Stefan Ströbitzer dürfte Radiochefredakteur werden. Das wäre eine Kampfansage an die ÖVP. Ströbitzer gilt als versierter Redakteur – und als Vertrauter von Fernsehchefredakteur Karl Amon.
Am Mittwoch verdichteten sich die Anzeichen, dass ORF-Generaldirektor Alexander Wrabetz den derzeitigen ORF2-Infochef und „ZiB“-Leiter Stefan Ströbitzer zum neuen Radiochefredakteur bestellen könnte. Ströbitzer gilt als versierter Redakteur – und als Vertrauter von Fernsehchefredakteur Karl Amon, der aller Voraussicht nach kommende Woche zum neuen Hörfunkdirektor des ORF bestellt wird.
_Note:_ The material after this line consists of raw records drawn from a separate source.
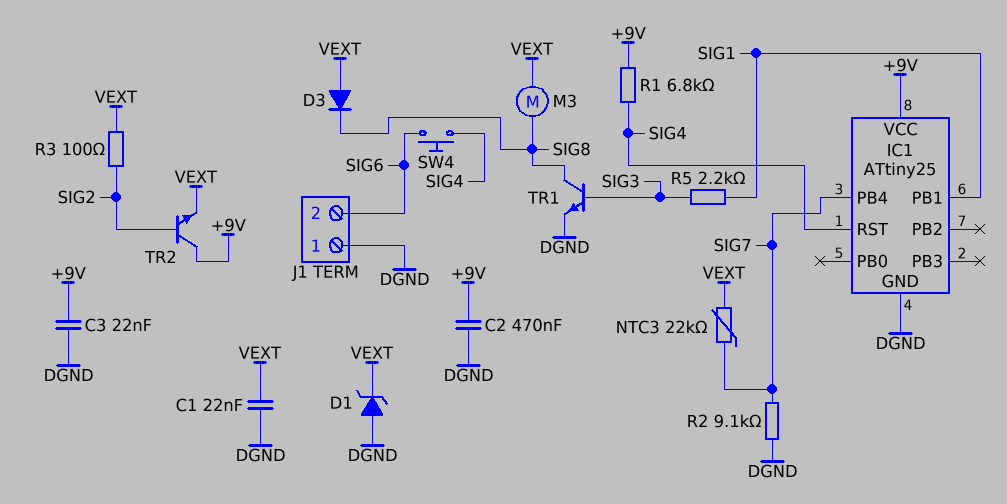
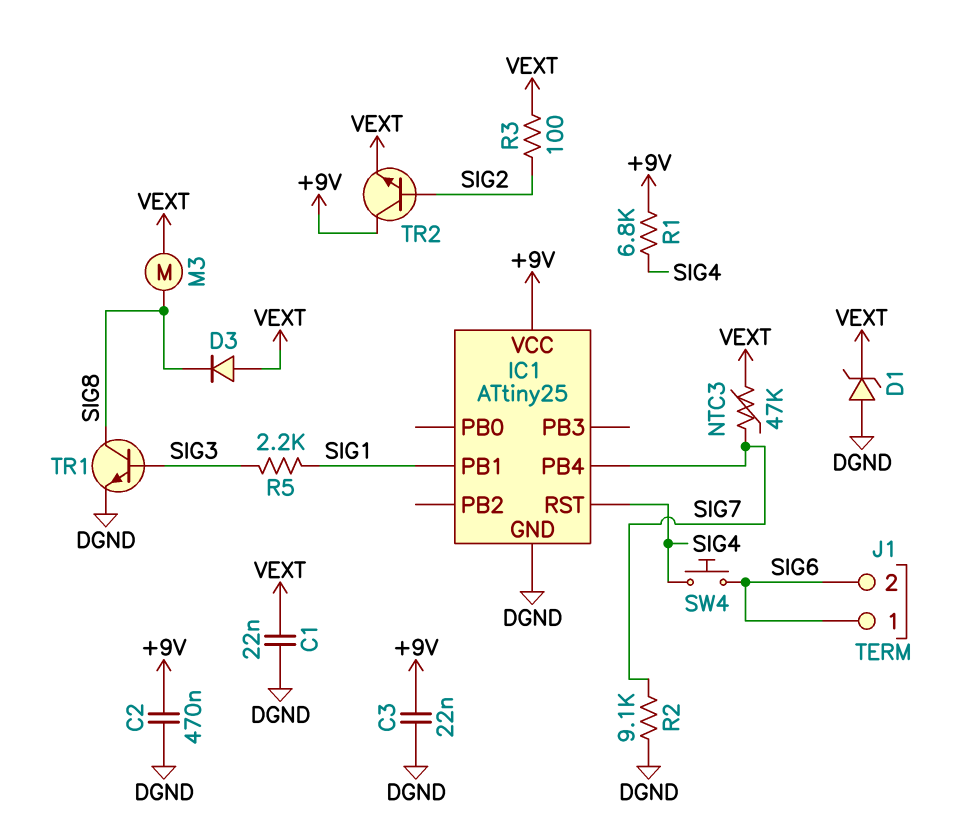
J1 pin 1: DGND -> SIG6
NTC3: 22k (SIG7, VEXT) -> 47k (SIG7, VEXT)

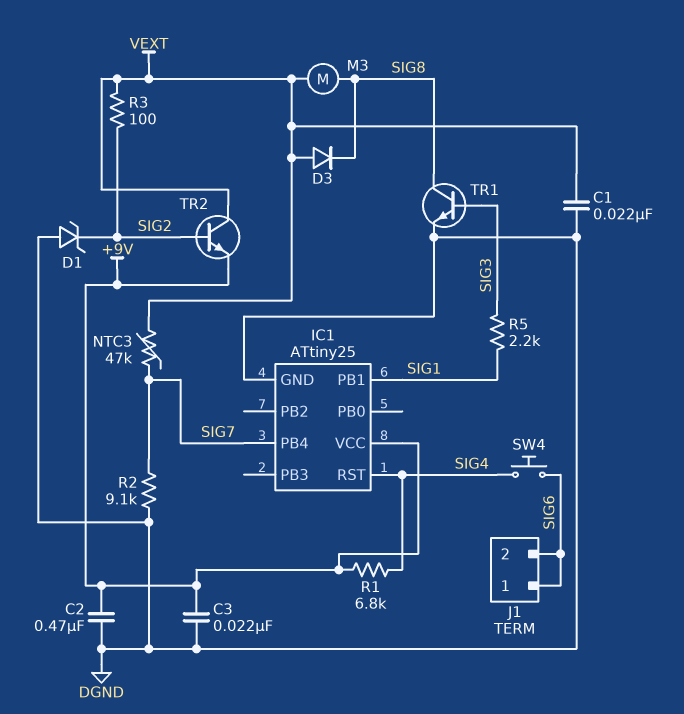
D1: zener (A DGND, K VEXT) -> zener (A DGND, K SIG2)
TR2: NPN (B SIG2, C +9V, E VEXT) -> NPN (B SIG2, C VEXT, E +9V)

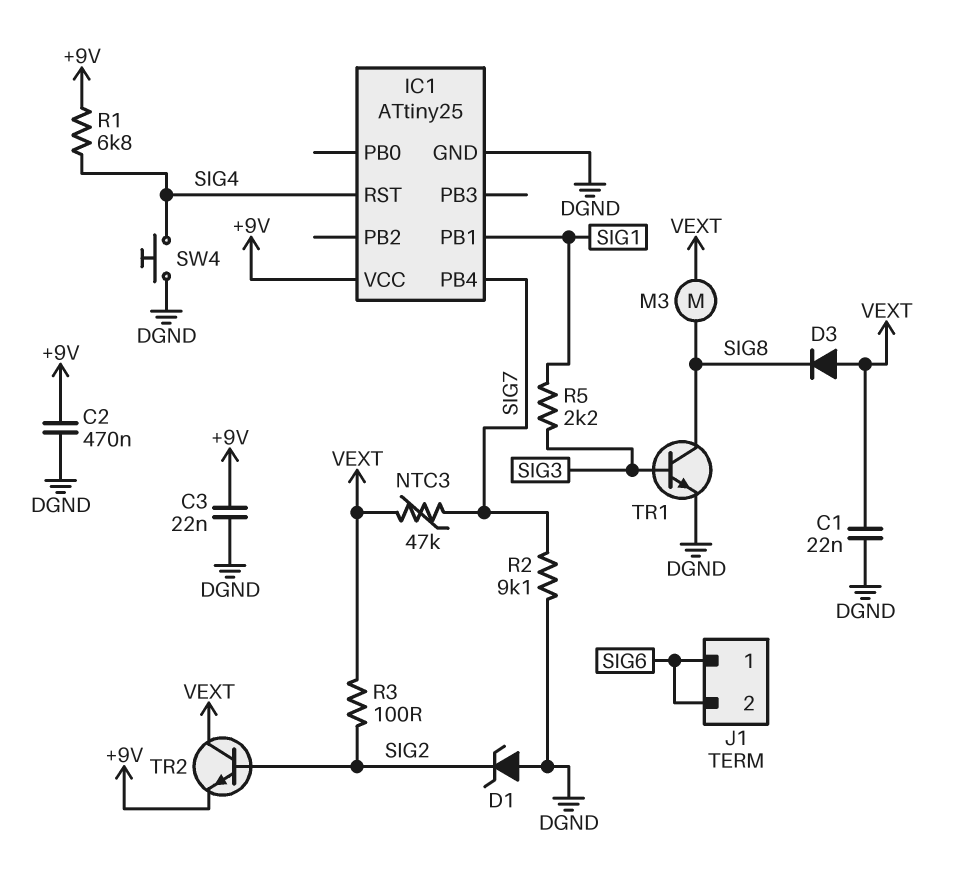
SW4: button (SIG4, SIG6) -> button (DGND, SIG4)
Vorausgesetzt, die SPÖ kann im Stiftungsrat (der am 9. September tagt) die nötigen 18 Stimmen auftreiben, um ihren Wunschkandidaten durchzubringen. 15 Räte zählen zum SPÖ-„Freundeskreis“ – deren Stimmen allein würden nur reichen, wenn es im 35-köpfigen Gremium fünf Enthaltungen gibt.
Redaktion will Aigelsreiter
Eine Entscheidung für Ströbitzer würde dem – nicht bindenden – Wunsch der Redaktion widersprechen: Die hat sich nach dem Hearing mit 24 Stimmen für Radio-Innenpolitikchef Hannes Aigelsreiter ausgesprochen, Ströbitzer erhielt 16. Beim Hearing in der vergangenen Woche sollen sich beide Bewerber gut geschlagen haben. Entscheidet sich Wrabetz für Ströbitzer wäre das aber vor allem ein Affront gegen die ÖVP, die seit der Nichtbestellung der an sich schon mit der SPÖ paktierten Lisa Totzauer zur TV-Magazinchefin irritiert ist. Im bürgerlichen Lager würde man dem Vernehmen nach Aigelsreiter als Radiochefredakteur den Vorzug geben. Wird es Ströbitzer, könnten die der ÖVP zuzurechnenden Stiftungsräte Amon bei dessen Bestellung die Zustimmung verweigern – der müsste in eine Kampfabstimmung gehen, die das Klima zwischen SPÖ und ÖVP weiter zu vergiften droht.
Nikolaus Pelinka, Leiter des SPÖ-„Freundeskreises“, meinte am Mittwoch, er hoffe auf eine „möglichst breite Mehrheit“ für Amon – auch aus dem Kreis der bürgerlichen Vertreter im Stiftungsrat. Zumindest in Teilen der ÖVP wird auch an der fachlichen Qualifikation Amons nicht gezweifelt – so meinte der Tiroler Stiftungsrat Helmut Krieghofer zur APA, er halte Amon für einen „Profi, der das können würde“.
Bis dato hat sich Amon freilich noch gar nicht um den Posten beworben – und das wird er wohl auch nicht, solange die Mehrheit nicht steht. Die Ausschreibung läuft bis kommenden Dienstag.